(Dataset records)
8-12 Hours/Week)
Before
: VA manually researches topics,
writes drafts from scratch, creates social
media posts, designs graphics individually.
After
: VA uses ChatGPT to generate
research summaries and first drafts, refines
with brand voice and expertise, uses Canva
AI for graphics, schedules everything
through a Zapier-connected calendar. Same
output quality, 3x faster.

Work to be completed: The records above need to be output again, verbatim.

Output for this exercise:
8-12 Hours/Week)
Before
: VA manually researches topics,
writes drafts from scratch, creates social
media posts, designs graphics individually.
After
: VA uses ChatGPT to generate
research summaries and first drafts, refines
with brand voice and expertise, uses Canva
AI for graphics, schedules everything
through a Zapier-connected calendar. Same
output quality, 3x faster.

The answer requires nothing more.